Redefining Masculine and Feminine–Pt 1: Aggression

One thing I’ve been really interested in in the last several months was messing with the idea of feminine and masculine. Like, how can we take feminine or masculine traits and acknowledge the potentials and forms they have to be less normative? How do we see those bits in ourselves? How does it shape how we define our gender or how comfortable we are embracing the gender that *feels* right?

One example of this is aggression. In our culture we have blanketly categorized aggression (esp focused aggression) as masculine. So women who fight are a little masculine. I disagree. Some are, some aren’t.

This is where my conversation about being “mama bear and daddy penguin” came from. I’m bigender; I have two genders. Both are very queer forms of femininity and masculinity, and that is why it’s been hard for me to pin down what makes me “feminine” and “masculine”. It’s starting to make sense.

So the way that my masculine gender is protective is gentle–it is “I am larger than my babies and I will stand in front of them. Take me first; take me down before you get to them. I will fight if necessary but I will first stare you down as I huddle around my babies to protect them.”

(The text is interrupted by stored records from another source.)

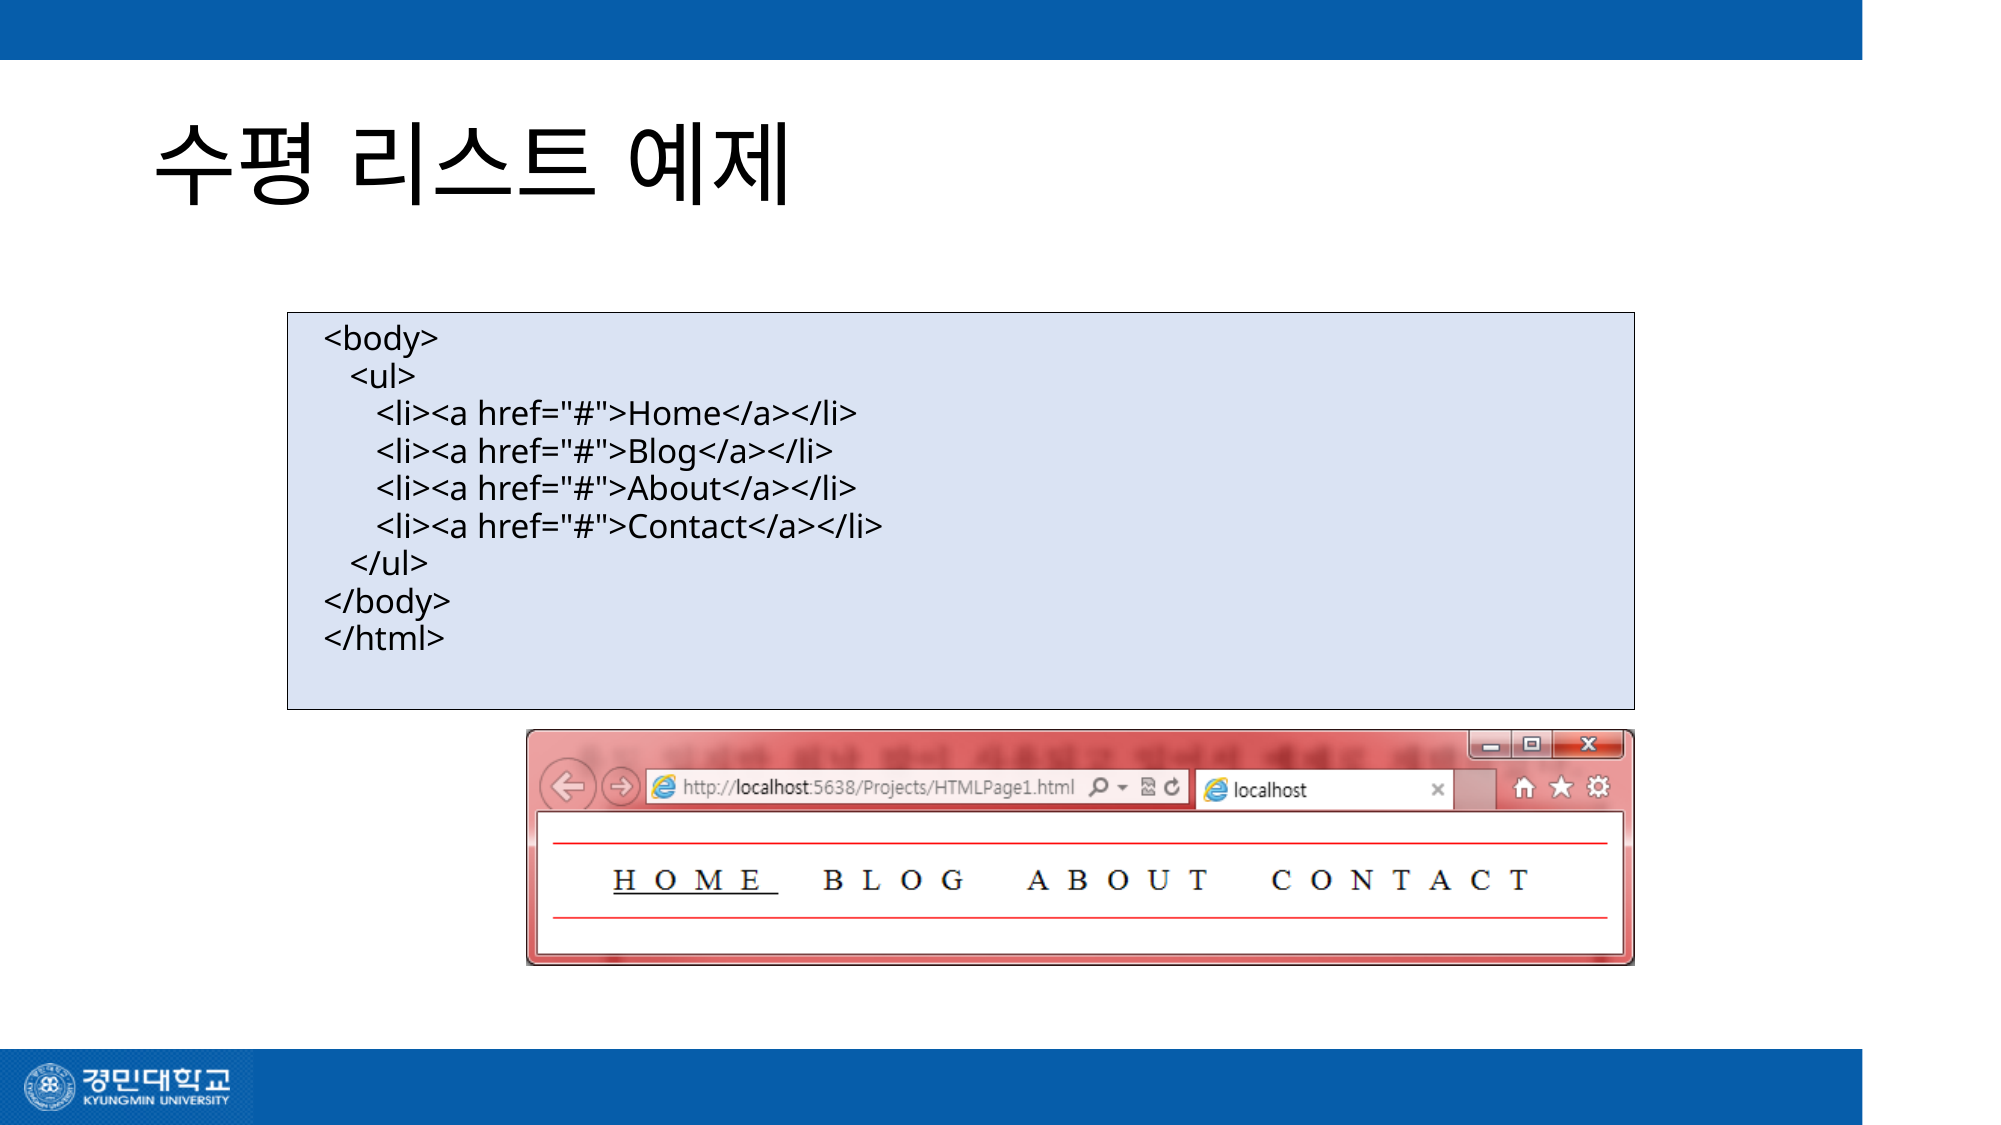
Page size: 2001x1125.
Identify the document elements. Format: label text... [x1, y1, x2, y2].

picture [526, 729, 1635, 966]
text_box <body> <ul> <li><a href="#">Home</a></li> <li><a href="#">Blog</a></li> <li><a href="#">About</a></li> <li><a href="#">Contact</a></li> </ul> </body> </html> [287, 312, 1635, 710]
picture [0, 1049, 253, 1125]
title 수평 리스트 예제 [137, 59, 1863, 278]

The way my feminine gender is protective is fierce– it is “I will leave my babies with someone else and I will -come for you- and -destroy you- for trying to hurt them. I will beat you severely if you try to hurt me or someone I love who isn’t quite as weak as my babies.”

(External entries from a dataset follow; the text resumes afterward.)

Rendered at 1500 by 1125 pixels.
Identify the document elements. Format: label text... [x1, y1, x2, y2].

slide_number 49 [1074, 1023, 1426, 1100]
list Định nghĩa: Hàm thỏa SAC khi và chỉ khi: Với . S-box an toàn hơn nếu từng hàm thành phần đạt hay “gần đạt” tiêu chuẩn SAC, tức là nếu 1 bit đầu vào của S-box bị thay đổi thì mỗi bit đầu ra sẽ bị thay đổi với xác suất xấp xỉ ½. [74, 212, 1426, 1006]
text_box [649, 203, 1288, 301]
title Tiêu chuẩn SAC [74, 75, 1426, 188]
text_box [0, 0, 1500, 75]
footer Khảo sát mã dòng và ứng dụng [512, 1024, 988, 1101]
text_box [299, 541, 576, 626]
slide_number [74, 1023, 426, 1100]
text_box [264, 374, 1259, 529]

So this brings me to masculine vs feminine violence as archetypes.

Masculine violence is greedy–it is taking power where they see fit; it is taking out inner turmoil on others; it is a savior complex–using someone else’s vulnerability to take out aggression on their aggressor, and receive validation, even if they were never asked to help.

Feminine violence is offensive defense. It is calculated and driven by pain. Women are oppressed, and when they/we fight back it is to survive, it is to take back things stolen, it is to protect those who cannot defend themselves or who are afraid to. Feminine violence is not greedy. A feminine aggressor will hand another person a sword to fight along with her. But if that person huddles in fear she will instead fight hard enough for the both of them.

Feminine violence comes from pain; masculine violence comes from entitlement and bottled anger. My masculine protectiveness is queer because it is not masculine *violence*. It is shielding, not oppression. My feminine violence is queer because it is an acknowledgement of the power that women have inside them, a power our culture tries its best to convince us that we do not have so that we don’t try to fight back against masculine violence.

I want to reclaim female aggression. I am not masculine when I fight. I am, for me, MOST feminine when I am fighting.